Causes of Plagiarism

(More of my wildly popular series on plagiarism.)

Here are some possible causes of plagiarism.

(1) Weak or lax standards in certain fields. There are underlying disciplinary causes of certain lapses. The standard practices in all fields might not be equally rigorous, even if theoretically all scholars are bound by the same code. I won't single any fields out here, but you probably have some idea.

(2) Incompetence. When a student feels he or she simply cannot do the work, plagiarism seems like an option. Buy a paper off the internet! Copy and paste from wiki.

(3) Negligence. When a scholar is poorly trained or does not understand the value of scholarship, or has poor habits of taking notes, he or she may become negligent. By the way, negligence is not an excuse.

(4) Research assistants. Blame it on them! If the scholar is not responsible for every aspect of research, then there needs to be a system for checking the work of subordinates and collaborators.

(5) Misunderstanding of the rules of citation and of their scholarly justification. Some scholars will think that some sorts of plagiarism are ok if they don't violate rules of citation according to narrow, legalistic criteria, or if they plagiarize in the gray areas.

(6) Arrogance. It's not plagiarism if I do it, because I am a full professor.

(7) Means-to-an end thinking. I need this MA to get a higher salary as a teacher; I need to get it done in the most efficient way.

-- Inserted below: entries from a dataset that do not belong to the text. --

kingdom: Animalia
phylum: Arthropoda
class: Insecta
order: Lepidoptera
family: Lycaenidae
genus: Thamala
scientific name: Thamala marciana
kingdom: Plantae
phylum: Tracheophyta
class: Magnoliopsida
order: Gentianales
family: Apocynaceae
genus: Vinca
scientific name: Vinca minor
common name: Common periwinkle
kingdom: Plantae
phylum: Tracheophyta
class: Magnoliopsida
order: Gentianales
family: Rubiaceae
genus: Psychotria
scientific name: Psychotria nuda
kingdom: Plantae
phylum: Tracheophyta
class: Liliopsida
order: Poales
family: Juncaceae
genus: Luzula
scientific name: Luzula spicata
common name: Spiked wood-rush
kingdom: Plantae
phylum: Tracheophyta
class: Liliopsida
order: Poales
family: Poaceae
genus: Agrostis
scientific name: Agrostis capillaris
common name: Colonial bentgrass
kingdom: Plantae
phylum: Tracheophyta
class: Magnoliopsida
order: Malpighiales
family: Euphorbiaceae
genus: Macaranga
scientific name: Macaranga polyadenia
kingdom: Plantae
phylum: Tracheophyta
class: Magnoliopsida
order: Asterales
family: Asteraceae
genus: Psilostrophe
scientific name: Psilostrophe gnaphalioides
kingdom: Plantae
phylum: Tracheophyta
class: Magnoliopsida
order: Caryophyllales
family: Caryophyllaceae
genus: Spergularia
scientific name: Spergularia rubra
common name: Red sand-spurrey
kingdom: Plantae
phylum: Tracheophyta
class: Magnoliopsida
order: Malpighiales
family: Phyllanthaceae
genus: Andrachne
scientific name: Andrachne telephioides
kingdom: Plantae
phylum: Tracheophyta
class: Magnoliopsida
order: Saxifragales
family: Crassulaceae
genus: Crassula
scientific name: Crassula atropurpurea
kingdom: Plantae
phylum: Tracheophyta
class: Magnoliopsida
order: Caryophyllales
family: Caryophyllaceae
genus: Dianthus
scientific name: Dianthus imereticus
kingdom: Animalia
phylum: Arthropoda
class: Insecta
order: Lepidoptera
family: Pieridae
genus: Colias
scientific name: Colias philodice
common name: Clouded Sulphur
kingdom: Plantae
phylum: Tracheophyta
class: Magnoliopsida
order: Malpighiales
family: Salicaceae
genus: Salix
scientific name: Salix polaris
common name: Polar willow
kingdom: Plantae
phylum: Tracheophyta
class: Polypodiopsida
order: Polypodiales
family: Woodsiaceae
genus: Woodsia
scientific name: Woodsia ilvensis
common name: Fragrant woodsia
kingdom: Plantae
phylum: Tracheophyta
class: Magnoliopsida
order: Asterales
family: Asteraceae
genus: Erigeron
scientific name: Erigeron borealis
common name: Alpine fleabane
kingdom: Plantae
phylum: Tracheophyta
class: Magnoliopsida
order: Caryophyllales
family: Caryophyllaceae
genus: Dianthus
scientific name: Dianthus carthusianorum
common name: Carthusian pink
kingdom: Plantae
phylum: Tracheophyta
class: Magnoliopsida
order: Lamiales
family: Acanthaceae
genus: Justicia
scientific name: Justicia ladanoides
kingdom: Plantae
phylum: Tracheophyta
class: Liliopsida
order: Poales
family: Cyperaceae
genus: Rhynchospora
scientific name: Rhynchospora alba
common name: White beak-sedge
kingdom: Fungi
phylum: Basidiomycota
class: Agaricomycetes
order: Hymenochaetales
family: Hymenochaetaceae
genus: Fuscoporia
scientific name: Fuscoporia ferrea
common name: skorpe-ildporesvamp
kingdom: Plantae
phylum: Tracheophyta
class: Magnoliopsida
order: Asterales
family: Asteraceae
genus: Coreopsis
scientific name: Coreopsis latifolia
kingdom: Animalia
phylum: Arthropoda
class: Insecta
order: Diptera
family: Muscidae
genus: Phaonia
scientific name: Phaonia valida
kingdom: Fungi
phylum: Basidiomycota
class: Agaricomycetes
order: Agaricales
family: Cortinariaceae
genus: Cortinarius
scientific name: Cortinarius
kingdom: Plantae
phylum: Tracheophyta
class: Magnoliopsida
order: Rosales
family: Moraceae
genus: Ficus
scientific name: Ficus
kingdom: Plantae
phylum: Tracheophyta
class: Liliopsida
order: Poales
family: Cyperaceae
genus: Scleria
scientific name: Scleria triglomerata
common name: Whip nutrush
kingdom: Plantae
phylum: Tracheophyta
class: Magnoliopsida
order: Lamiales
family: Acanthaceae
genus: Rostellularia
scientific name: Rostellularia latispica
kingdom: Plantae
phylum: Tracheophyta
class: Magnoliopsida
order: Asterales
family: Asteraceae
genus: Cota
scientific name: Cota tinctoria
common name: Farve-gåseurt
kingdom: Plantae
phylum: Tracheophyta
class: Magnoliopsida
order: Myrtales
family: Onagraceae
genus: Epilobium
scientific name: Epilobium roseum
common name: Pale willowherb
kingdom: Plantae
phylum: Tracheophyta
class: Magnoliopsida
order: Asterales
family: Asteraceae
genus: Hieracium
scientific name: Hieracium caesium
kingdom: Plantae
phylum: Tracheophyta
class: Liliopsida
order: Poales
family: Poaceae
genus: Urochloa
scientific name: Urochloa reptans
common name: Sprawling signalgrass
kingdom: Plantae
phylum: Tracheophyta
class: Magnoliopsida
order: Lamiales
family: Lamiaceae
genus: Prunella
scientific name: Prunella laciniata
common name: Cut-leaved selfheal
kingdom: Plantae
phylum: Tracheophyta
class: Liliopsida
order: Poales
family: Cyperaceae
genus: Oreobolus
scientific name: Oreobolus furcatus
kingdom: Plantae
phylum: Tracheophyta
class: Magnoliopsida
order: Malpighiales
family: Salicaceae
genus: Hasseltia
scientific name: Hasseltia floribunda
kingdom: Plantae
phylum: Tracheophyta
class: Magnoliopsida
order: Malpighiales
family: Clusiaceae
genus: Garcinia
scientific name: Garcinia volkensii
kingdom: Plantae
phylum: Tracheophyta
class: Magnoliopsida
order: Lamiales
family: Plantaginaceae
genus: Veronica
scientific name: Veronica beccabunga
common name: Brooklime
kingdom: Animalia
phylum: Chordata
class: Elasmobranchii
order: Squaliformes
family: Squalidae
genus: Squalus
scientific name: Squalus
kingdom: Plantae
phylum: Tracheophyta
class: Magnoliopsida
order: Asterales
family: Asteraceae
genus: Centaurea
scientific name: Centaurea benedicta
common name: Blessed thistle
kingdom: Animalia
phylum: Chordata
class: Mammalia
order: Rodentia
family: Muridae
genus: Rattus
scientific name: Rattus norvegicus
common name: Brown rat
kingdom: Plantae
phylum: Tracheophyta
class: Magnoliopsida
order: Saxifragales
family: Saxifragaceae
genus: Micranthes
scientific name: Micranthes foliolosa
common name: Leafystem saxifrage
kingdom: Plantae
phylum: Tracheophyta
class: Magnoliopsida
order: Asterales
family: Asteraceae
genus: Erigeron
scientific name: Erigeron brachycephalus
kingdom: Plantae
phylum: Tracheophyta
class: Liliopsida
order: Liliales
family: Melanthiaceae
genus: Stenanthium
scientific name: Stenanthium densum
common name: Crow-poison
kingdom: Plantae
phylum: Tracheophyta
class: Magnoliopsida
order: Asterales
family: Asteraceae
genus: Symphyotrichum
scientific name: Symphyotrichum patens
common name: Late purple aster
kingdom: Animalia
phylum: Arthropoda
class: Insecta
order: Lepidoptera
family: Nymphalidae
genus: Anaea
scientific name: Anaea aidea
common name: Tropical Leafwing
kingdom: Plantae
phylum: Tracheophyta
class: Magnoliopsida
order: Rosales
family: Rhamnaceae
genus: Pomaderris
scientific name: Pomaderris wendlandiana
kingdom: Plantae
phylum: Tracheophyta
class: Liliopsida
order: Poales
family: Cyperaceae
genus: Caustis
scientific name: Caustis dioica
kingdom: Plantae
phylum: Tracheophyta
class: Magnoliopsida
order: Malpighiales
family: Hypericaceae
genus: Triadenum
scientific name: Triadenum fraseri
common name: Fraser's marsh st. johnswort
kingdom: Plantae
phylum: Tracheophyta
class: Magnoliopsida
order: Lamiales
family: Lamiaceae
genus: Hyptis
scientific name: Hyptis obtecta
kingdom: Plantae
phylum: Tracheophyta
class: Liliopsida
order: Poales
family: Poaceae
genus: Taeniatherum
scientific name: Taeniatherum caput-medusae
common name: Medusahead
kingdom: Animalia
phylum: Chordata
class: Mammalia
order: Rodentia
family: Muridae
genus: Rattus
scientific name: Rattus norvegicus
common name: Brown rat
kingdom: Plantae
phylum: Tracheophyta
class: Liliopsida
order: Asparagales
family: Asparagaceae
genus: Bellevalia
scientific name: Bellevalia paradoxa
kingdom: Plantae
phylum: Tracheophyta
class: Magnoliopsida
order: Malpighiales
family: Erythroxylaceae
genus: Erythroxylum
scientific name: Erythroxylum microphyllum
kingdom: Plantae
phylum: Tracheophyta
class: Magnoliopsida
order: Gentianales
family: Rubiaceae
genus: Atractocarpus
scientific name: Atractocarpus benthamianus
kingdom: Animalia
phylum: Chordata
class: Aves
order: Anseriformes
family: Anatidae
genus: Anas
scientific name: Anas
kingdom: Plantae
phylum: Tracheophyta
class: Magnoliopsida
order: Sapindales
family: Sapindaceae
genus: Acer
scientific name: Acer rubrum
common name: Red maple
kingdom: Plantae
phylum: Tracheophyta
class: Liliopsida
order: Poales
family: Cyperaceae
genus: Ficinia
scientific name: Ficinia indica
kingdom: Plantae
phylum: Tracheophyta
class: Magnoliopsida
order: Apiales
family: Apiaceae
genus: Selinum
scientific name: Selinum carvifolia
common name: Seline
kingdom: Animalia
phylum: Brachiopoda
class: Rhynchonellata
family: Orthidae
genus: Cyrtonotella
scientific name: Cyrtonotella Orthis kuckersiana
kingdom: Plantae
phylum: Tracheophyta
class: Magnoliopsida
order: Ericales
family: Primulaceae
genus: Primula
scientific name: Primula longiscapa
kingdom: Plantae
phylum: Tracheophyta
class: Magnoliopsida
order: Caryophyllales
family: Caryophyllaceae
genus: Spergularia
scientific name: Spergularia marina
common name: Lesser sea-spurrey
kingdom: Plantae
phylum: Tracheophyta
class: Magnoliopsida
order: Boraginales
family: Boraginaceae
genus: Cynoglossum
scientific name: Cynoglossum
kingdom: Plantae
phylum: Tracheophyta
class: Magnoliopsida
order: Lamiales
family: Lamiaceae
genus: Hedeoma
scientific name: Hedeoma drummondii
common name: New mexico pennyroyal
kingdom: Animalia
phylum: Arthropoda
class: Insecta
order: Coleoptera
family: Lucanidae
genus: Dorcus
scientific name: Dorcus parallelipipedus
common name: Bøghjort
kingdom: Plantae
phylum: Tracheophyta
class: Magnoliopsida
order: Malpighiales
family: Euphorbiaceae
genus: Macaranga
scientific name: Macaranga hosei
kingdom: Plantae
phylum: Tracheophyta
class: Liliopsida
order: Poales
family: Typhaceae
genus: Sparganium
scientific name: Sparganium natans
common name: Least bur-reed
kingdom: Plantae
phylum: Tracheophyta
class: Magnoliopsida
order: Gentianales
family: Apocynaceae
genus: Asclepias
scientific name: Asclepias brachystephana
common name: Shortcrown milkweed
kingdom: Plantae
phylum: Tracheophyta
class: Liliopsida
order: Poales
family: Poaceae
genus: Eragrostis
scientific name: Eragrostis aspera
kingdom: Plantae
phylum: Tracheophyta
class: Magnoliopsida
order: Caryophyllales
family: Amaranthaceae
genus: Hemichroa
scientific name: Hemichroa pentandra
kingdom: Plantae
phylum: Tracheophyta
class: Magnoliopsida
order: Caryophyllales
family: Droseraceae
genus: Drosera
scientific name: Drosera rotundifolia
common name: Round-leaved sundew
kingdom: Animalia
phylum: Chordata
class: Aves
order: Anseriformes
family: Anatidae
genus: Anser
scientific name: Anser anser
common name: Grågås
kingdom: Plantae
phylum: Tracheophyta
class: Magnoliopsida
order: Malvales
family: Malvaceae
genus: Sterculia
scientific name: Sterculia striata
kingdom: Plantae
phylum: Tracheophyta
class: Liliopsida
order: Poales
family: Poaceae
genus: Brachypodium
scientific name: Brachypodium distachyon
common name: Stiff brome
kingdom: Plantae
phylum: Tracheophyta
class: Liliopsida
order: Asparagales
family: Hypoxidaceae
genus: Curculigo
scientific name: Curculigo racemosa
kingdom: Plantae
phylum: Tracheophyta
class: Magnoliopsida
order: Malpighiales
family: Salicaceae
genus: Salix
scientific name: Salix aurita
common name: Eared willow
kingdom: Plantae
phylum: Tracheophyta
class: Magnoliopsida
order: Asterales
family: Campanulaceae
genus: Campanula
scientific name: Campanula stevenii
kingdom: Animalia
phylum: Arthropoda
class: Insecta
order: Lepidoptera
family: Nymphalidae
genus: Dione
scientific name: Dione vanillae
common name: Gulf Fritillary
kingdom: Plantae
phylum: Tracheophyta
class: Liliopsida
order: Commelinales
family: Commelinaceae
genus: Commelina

Notice I didn't list other causes. In my experience, people do not plagiarize (usually) because they like someone else's idea so much that they want to take it as their own. People do not plagiarize because they are postmodernists or intertextualists with innovative ideas about intellectual property. It makes me sick when people try to justify it through some recourse to literary theory,* or when others say that obviously the plagiarism wasn't intentional theft of someone's brilliant idea, so it isn't so bad.

The fact that it is easy to copy and paste off the internet cannot justify plagiarism. That just makes it easier: you don't have to type when you can just copy and paste, but it also makes it easier to catch. The internet does not make the prohibition of plagiarism obsolete.


I came of age intellectually during the apogee of Derrida in the American academy, so I know this theory better than you. If you try this argument with me I will crush you.

1 comment:

Thomas said...

To summarize: weakness, incompetence, negligence, irresponsibility, ignorance (stupidity?), arrogance, and avarice. No wonder plagiarism is a sin!